» The problem: Output the complete listing. Match it exactly.

» Records shown:
◆ ◆ ◆ ◆ ◆
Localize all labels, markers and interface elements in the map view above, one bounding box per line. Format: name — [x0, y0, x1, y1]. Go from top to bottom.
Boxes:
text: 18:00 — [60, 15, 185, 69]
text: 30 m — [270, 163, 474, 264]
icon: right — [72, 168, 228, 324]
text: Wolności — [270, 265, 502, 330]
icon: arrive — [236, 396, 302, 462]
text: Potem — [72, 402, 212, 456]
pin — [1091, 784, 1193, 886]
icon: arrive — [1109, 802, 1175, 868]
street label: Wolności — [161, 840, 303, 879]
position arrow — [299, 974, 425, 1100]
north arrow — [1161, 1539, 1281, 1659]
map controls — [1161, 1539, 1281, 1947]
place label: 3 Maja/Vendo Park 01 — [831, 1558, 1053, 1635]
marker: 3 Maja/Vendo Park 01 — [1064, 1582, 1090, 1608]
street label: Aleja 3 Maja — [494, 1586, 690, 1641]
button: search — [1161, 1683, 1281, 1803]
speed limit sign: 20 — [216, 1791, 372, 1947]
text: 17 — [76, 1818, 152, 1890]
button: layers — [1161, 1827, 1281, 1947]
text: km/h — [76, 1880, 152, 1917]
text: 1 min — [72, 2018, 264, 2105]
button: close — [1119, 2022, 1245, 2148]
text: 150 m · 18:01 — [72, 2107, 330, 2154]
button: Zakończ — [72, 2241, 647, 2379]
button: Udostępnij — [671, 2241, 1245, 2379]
◆ ◆ ◆ ◆ ◆
» The answer:
Localize all labels, markers and interface elements in the map view above, one bounding box per line. Format: name — [x0, y0, x1, y1]. Go from top to bottom.
Boxes:
text: 18:00 — [60, 15, 185, 69]
text: 30 m — [270, 163, 474, 264]
icon: right — [72, 168, 228, 324]
text: Wolności — [270, 265, 502, 330]
icon: arrive — [236, 396, 302, 462]
text: Potem — [72, 402, 212, 456]
pin — [1091, 784, 1193, 886]
icon: arrive — [1109, 802, 1175, 868]
street label: Wolności — [161, 840, 303, 879]
position arrow — [299, 974, 425, 1100]
north arrow — [1161, 1539, 1281, 1659]
map controls — [1161, 1539, 1281, 1947]
place label: 3 Maja/Vendo Park 01 — [831, 1558, 1053, 1635]
marker: 3 Maja/Vendo Park 01 — [1064, 1582, 1090, 1608]
street label: Aleja 3 Maja — [494, 1586, 690, 1641]
button: search — [1161, 1683, 1281, 1803]
speed limit sign: 20 — [216, 1791, 372, 1947]
text: 17 — [76, 1818, 152, 1890]
button: layers — [1161, 1827, 1281, 1947]
text: km/h — [76, 1880, 152, 1917]
text: 1 min — [72, 2018, 264, 2105]
button: close — [1119, 2022, 1245, 2148]
text: 150 m · 18:01 — [72, 2107, 330, 2154]
button: Zakończ — [72, 2241, 647, 2379]
button: Udostępnij — [671, 2241, 1245, 2379]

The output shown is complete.